Selecting this short list is a lot easier than you might suspect: these are rides that spring to mind when I think about my best biking memories. They’re my empirical favorites because, given a choice to ride and the time to do them, these are the rides I pick.
So, back to Fall Moab. For the third ride of the trip, Kenny, who in the absence of Dug was the guide for the trip, said we’d be riding a relatively new trail: Guacamole.
“Fine,” I thought. I’m happy to try new trails, though I generally don’t really enjoy them until I’ve ridden them enough to become acquainted. To know how they feel. What to expect. How long the ride is going to go, and where I need to gear myself up for a big effort.
And then something entirely unexpected happened: I loved this ride. More than loved it. I was amazed by it. Petrified wood lay about everywhere, as plentiful as sand. That, along with the rock, bush and valley below was simply beautiful. Similar in some ways to Gooseberry and Little Creek, but with its own personality.
The trail was so brilliantly considered. It was challenging, but not so challenging that it felt brutish. I’d say, in fact, that the tricky, technical sections seemed playful — as if the trail designer liked finding interesting natural features and thinking of ways to make them a part of the trail.

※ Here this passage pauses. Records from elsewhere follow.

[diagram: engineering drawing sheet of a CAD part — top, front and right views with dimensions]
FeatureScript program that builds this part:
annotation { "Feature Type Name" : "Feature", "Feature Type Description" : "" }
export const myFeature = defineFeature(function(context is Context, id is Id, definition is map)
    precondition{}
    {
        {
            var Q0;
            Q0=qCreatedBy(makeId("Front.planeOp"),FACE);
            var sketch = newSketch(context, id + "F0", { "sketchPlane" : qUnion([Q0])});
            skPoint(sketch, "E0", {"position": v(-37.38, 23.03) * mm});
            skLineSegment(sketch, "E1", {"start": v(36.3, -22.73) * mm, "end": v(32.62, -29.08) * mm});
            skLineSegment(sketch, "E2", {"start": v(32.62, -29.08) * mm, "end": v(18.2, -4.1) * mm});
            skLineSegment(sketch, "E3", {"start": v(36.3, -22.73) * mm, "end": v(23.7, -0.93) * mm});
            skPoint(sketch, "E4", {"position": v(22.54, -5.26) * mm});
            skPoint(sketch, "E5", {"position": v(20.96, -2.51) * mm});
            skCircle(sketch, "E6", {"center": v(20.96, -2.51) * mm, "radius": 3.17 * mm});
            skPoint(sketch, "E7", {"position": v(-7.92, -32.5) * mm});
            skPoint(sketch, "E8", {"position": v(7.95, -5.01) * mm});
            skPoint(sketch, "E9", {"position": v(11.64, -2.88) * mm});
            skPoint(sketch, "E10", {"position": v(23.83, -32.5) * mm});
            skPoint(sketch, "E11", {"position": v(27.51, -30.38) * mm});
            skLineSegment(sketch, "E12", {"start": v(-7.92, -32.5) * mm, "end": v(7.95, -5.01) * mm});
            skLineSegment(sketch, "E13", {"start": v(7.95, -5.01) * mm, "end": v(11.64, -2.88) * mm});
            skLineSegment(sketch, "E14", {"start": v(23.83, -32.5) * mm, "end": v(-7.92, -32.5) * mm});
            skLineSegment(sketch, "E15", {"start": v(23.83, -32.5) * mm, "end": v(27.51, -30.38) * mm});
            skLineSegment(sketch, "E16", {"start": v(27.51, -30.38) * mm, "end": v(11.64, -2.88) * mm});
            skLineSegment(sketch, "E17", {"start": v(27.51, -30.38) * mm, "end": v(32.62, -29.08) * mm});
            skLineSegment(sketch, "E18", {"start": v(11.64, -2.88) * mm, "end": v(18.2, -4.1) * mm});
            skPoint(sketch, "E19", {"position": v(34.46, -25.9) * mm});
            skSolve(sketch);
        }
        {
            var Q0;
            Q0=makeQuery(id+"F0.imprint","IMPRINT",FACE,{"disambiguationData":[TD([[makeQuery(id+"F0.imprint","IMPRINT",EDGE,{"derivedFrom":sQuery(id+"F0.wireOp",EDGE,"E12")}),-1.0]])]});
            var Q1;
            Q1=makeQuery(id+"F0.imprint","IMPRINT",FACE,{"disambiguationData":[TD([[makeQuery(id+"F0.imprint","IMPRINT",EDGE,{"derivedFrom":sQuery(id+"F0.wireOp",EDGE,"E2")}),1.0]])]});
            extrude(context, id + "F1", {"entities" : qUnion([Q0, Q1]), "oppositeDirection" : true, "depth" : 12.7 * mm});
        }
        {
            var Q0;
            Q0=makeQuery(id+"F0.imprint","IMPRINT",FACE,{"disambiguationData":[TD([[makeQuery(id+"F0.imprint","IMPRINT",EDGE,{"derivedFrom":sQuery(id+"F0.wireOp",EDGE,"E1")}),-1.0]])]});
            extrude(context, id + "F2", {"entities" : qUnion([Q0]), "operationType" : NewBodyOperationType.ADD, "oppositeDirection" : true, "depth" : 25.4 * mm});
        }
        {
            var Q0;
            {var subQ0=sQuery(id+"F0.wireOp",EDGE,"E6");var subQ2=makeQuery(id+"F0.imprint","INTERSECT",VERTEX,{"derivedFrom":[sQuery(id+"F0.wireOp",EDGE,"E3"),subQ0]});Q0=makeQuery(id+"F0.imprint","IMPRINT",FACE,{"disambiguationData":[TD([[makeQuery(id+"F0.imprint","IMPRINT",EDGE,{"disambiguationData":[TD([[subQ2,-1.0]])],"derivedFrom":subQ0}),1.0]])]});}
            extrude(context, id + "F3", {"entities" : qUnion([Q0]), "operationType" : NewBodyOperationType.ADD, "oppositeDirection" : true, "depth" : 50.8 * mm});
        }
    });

For example, there was a place in the trail where you’re directed to take a sharp left turn, climb to the top of a crescent-shaped fin of rock, ride along that fin, drop down the other side, and then continue along the trail. By following the trail markings here, you progress exactly no distance at all, but you do get the experience of riding your bike on the top of a crescent-shaped fin of rock.
It took me five tries to get to the top of this fin, ride along it, and drop down the other side. I was giddy when I finally got it.
Or for another example, you at one point ride up a hump of sandstone, turn gingerly right and ride off-camber around the circumference of this hump, the whole time with your left shoulder nearly touching the large boulder perched upon this hump of rock.
I got that one my first try. It was a proud moment.
Over and over, for the two or three hours we were out there, it’s just one quick up followed by a quick down. A natural skills park, carved out by erosion for kragillions of years, then cleverly and entertainingly interpreted into a mountain bike trail by trail-building geniuses.
It’s a beautiful, remarkable, entertaining trail. If you mountain bike and you’re anywhere near St. George, UT, you must ride it.
So after riding Guacamole just once, I’ve since found myself thinking about it constantly. I’ve got to get out there and ride it again. Soon. This time with a helmet cam running (I actually had planned to ride with a helmet cam the first time I rode this trail, but the camera didn’t work — one of a long line of expensive things broken during this trip).
Because I have a question. It’s a question that I can’t answer yet; one ride is not enough — nowhere near enough — to make this kind of judgement.
But still, I can’t help but wonder: Is Guacamole destined to break into my top 3 favorite all-time rides?